Since 2015 however there has been considerable progress for LGBTQ Tunisians as a result of hard-fought battles and innovative strategies from local LGBTQ organizations. In post-revolution Tunisia, several distinct LGBTQ organizations emerged and obtained registration as part of a burgeoning civil society. In 2016, several LGBTQ organizations joined a collective of 35 organizations - the Civil Collective for Individual Liberties. LGBTQ rights is part of the Collective’s agenda, which activists state has contributed to increased security, credibility, and visibility for LGBTQ organizations.
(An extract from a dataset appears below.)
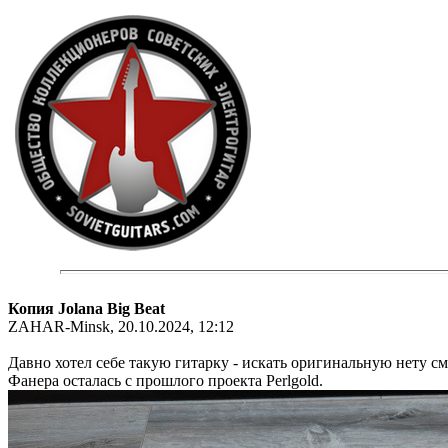
Копия Jolana Big Beat
ZAHAR-Minsk, 20.10.2024, 12:12
Давно хотел себе такую гитарку - искать оригинальную нету с
Фанера осталась с прошлого проекта Perlgold.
Key successes for the LGBTQ movement range from the effective use United Nations human rights mechanisms to apply pressure on the Tunisian government, to utilizing art as a means changing mindsets of the broader public.
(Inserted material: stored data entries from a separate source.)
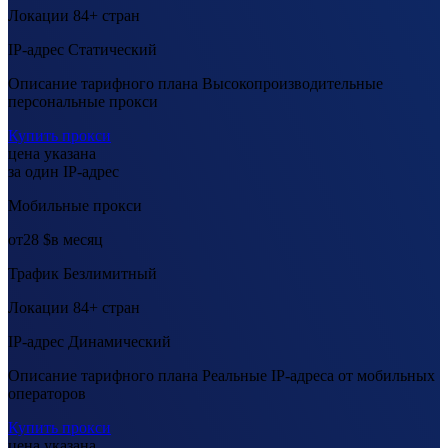
Локации
84+ стран
IP-адрес
Статический
Описание тарифного плана
Высокопроизводительные
персональные прокси
Купить прокси
цена указана
за один IP-адрес
Мобильные прокси
от
28 $
в месяц
Трафик
Безлимитный
Локации
84+ стран
IP-адрес
Динамический
Описание тарифного плана
Реальные IP-адреса от мобильных
операторов
Купить прокси
цена указана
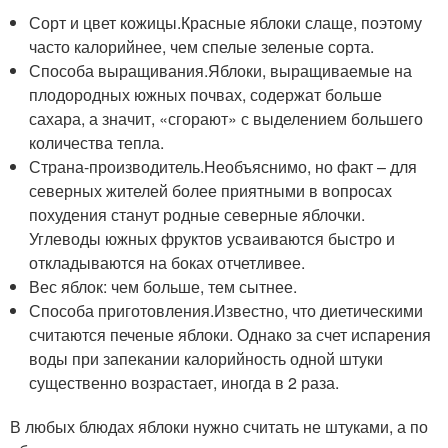
Сорт и цвет кожицы.Красные яблоки слаще, поэтому
часто калорийнее, чем спелые зеленые сорта.
Способа выращивания.Яблоки, выращиваемые на
плодородных южных почвах, содержат больше
сахара, а значит, «сгорают» с выделением большего
количества тепла.
Страна-производитель.Необъяснимо, но факт – для
северных жителей более приятными в вопросах
похудения станут родные северные яблочки.
Углеводы южных фруктов усваиваются быстро и
откладываются на боках отчетливее.
Вес яблок: чем больше, тем сытнее.
Способа приготовления.Известно, что диетическими
считаются печеные яблоки. Однако за счет испарения
воды при запекании калорийность одной штуки
существенно возрастает, иногда в 2 раза.
В любых блюдах яблоки нужно считать не штуками, а по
Tunisian organizations, including five LGBTQ collective members submitted a civil society shadow report focusing specifically on LGBTQ people prior to Tunisia’s May 2017 Universal Periodic Review session. The Tunisian delegation accepted two recommendations from the session calling for the state to combat discrimination and violence against LGBTQ people and abolish the practice of forced anal examinations. Notably, the Tunisian Minister of Human Rights in his closing remarks claimed that discrimination on the basis of sexual orientation contravened the Tunisian constitution, and cases of violence in this context were prosecutable.

Legal and policy advocacy strategies have been complemented by artistic initiatives. Since 2015, Tunisian feminist organization Chouf has been organizing Chouftouhonna, a feminist art festival in Tunis with strong LGBTQ themes. The festival, which is open to the public, has been expanding yearly; the latest edition attracted the work of approximately 130 artists from around the world.   More recently, LGBTQ organization Mawjoudin launched a queer film festival in January 2018. The festival showed 12 films in Tunis, including Tunisian and regional productions.

Tunisian activists however note that many challenges remain. In addition to the continued use of discriminatory laws and anal testing, hate crimes and societal discrimination remain concerns. These challenges as well as successes and strategies used by activists to achieve legal and social progress by activists in Tunisia, Lebanon, Jordan and Morocco are documented in a recent report by the Arab Foundation for Freedoms and Equality and OutRight Action International –  “Activism and Resilience: LGBTQ Progress in the Arabic-speaking States in the Middle East and North Africa Region”.

With many Tunisian LGBTQ organizations having participated in dialogue with COLIBE, it is clear that they have played a significant role in promoting the debate on LGBTQ legal reform. Whether or not the Tunisian executive chooses to pursue COLIBE’s recommendations, it is unlikely that LGBTQ organizations will allow them to be sidelined quietly.